Unusual Suspects: Haaretz Impugns Rabbis, Bar-Ilan Graduates

Haaretz has long made clear that it regards justices living beyond the Green Line in the disputed West Bank as inherently tainted with intrinsically compromised professionalism. But now the paper’s English edition has apparently expanded the pool of automatically disqualified jurists to include rabbis and all those educated at Bar-Ilan University in central Israel. The university is located in Givat Shmuel, outside of Tel Aviv, within internationally-recognized Israeli territory.

Beyond the Pale? Bar-Ilan University (Photo by Dr. Avishai Teicher, CC BY 2.5, via Wikimedia Commons)

The English version of Amira Hass’ June 7, “Israel Stops Gazan From Getting Treatment in Jordan to Save His Leg From Being Amputated“) (page 1 of the print edition, and online here) reports about the judge who heard the Palestinian’s case:
The petition was heard on Sunday by Judge Ilan Sela, who has a doctorate in law from religious-Zionist-oriented Bar-Ilan University and is also an ordained rabbi. At the hearing, Sela said the classified material that two Shin Bet officials showed him had persuaded him the petition should be rejected.

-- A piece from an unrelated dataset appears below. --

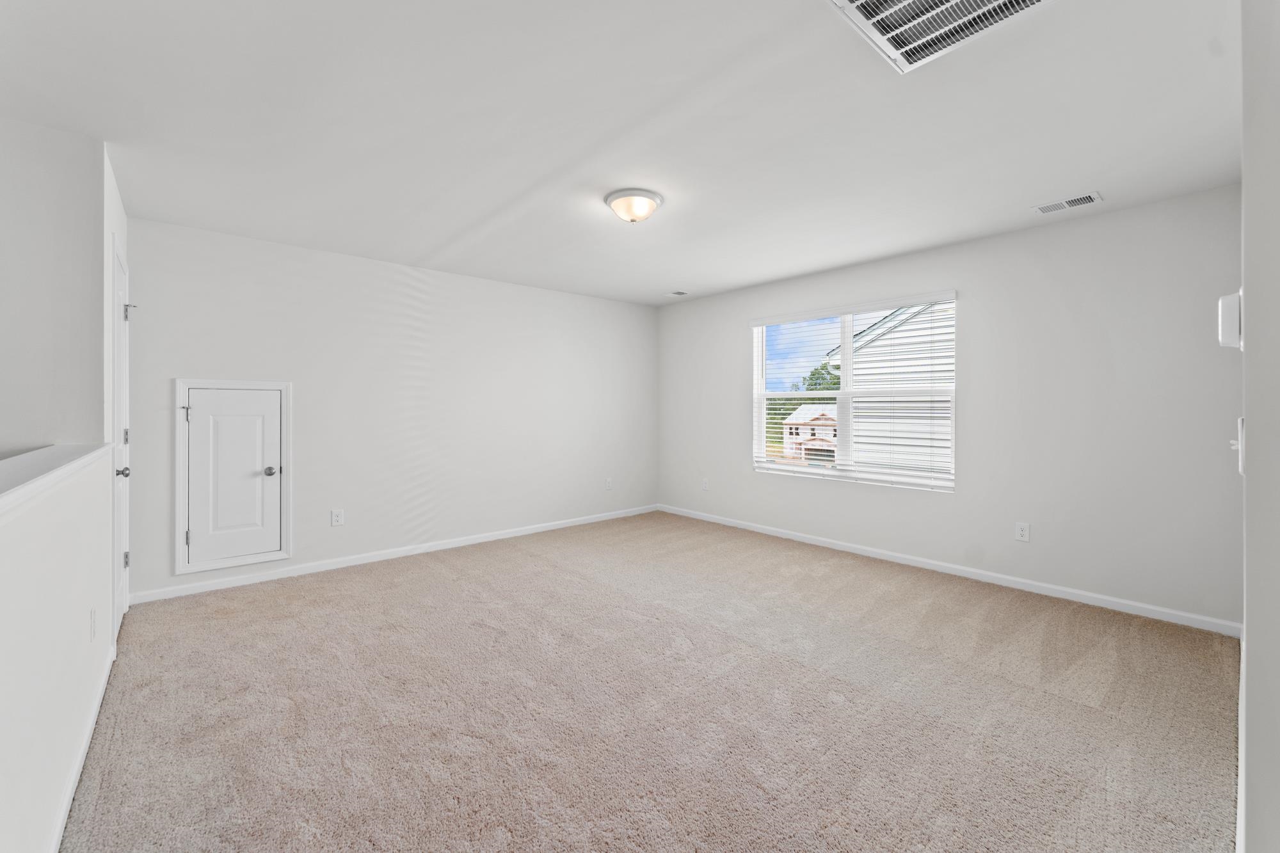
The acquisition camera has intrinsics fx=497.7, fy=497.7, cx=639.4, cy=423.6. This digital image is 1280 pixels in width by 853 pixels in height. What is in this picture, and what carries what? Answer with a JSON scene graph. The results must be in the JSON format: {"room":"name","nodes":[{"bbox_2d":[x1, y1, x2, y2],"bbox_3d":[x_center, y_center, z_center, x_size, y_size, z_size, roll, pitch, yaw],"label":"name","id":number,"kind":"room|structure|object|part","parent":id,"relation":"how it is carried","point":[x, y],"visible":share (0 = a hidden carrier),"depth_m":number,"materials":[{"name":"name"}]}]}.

How is the information that Judge Sela studied at Bar-Ilan and is also an ordained rabbi possibly relevant to the story? Notably, the educational institutions and extracurricular activities of no other figure in the story is reported. The effect is to cast doubt on the judge’s credibility and professionalism, as if studying at Bar-Ilan or being an ordained rabbi is a mark against him.

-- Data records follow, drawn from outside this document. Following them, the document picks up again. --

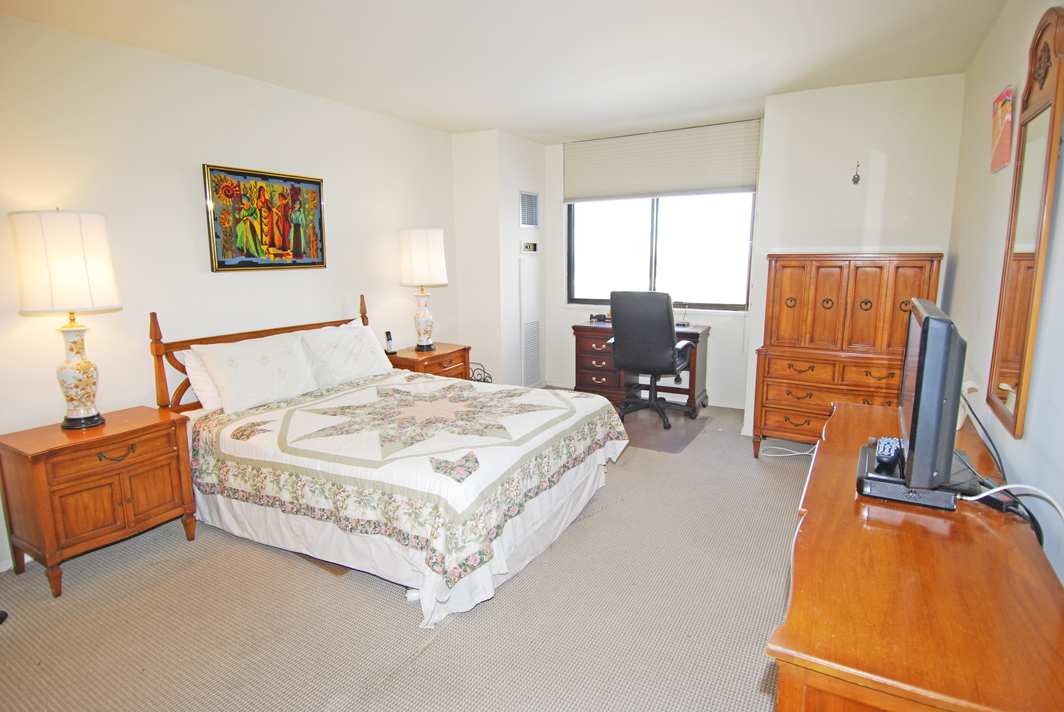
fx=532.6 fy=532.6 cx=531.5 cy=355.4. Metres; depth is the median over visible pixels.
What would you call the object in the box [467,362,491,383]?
magazine rack
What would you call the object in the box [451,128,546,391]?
wall column
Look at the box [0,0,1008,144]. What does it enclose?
ceiling
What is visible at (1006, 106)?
picture
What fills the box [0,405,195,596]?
nightstand
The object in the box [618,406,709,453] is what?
chair mat
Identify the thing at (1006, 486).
white cable
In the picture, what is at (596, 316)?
telephone
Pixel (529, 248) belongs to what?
thermostat
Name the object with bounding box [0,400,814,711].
carpet floor
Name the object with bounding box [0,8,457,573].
left wall
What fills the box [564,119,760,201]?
window shade
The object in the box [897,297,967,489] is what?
television
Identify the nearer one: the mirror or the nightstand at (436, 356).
the mirror
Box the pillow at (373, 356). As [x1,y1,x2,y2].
[292,320,394,388]
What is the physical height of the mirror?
1.361 m
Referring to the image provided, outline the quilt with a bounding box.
[185,368,625,622]
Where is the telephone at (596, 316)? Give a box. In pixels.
[588,312,608,322]
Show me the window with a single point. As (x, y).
(629, 258)
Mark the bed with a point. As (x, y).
(542, 519)
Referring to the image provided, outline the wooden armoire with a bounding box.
[752,253,944,461]
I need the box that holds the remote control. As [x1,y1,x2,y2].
[875,436,902,468]
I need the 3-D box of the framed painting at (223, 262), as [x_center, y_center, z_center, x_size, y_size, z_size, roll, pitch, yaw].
[-1.693,-0.874,3.466,0.032,0.635,0.826,5,12,30]
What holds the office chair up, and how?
on the chair mat
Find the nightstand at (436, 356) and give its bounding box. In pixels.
[387,343,471,379]
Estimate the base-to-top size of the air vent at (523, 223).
0.355 m
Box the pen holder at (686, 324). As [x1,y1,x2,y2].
[676,300,689,326]
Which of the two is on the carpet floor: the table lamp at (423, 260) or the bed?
the bed
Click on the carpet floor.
(325, 586)
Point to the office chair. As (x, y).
(665, 341)
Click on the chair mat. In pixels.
(659, 430)
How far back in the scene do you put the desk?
4.95 m
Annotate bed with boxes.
[151,298,627,627]
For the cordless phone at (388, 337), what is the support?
on the nightstand at (436, 356)
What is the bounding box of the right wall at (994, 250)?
[945,0,1063,586]
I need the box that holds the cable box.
[855,441,970,509]
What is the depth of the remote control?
1.53 m
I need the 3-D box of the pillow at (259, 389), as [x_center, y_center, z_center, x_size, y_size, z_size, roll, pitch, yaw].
[-1.594,0.080,3.147,0.342,0.372,0.669,5,12,30]
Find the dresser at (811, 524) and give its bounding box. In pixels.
[768,397,1063,711]
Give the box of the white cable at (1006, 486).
[964,481,1063,535]
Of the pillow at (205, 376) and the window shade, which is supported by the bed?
the pillow at (205, 376)
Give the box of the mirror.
[987,5,1063,439]
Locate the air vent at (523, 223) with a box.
[519,190,537,228]
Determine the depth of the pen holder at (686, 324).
4.87 m
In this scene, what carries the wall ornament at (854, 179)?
attached to the back wall
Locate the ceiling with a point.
(758, 92)
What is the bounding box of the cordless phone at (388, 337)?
[384,331,395,353]
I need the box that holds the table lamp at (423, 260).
[397,227,448,350]
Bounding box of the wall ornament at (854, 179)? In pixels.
[851,161,860,184]
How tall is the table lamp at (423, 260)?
0.976 m
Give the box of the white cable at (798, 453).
[757,439,817,459]
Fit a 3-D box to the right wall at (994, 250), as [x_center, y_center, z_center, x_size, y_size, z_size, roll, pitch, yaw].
[1.461,-0.127,1.308,0.131,2.580,5.305,5,12,30]
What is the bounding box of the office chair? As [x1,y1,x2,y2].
[608,291,696,428]
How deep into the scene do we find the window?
5.06 m
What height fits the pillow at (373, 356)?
0.373 m
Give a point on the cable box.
(879, 495)
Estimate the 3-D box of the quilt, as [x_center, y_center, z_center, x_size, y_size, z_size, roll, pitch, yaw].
[-0.602,0.534,3.055,1.864,0.536,1.756,5,12,30]
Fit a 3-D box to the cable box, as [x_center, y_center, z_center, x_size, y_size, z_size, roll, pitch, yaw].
[1.114,0.347,1.572,0.288,0.059,0.343,5,12,30]
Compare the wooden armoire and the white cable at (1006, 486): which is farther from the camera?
the wooden armoire
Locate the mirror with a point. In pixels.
(1004, 279)
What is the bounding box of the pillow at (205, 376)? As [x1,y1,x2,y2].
[181,347,223,411]
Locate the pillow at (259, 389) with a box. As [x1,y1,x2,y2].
[193,330,320,413]
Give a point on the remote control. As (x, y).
(888, 455)
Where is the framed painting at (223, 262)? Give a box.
[203,163,326,272]
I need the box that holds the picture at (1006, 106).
[990,84,1013,173]
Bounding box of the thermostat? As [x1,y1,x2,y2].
[520,240,537,253]
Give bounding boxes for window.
[564,191,756,310]
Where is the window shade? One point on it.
(717, 185)
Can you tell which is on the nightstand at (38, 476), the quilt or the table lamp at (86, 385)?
the table lamp at (86, 385)
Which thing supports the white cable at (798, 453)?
on the carpet floor
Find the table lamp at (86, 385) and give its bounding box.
[8,209,120,431]
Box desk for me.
[569,318,712,409]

Notably, the Hebrew version of Hass’ article does not include the irrelevant biographical information.
Does Haaretz really intend to smear all religious Zionist rabbis and all graduates of Bar-Ilan University, a vast and diverse student body, as intrinsically suspect? At the very least, editors’ failure to heed CAMERA’s call to remove the irrelevant information indicates a certain level of comfort with the insinuation.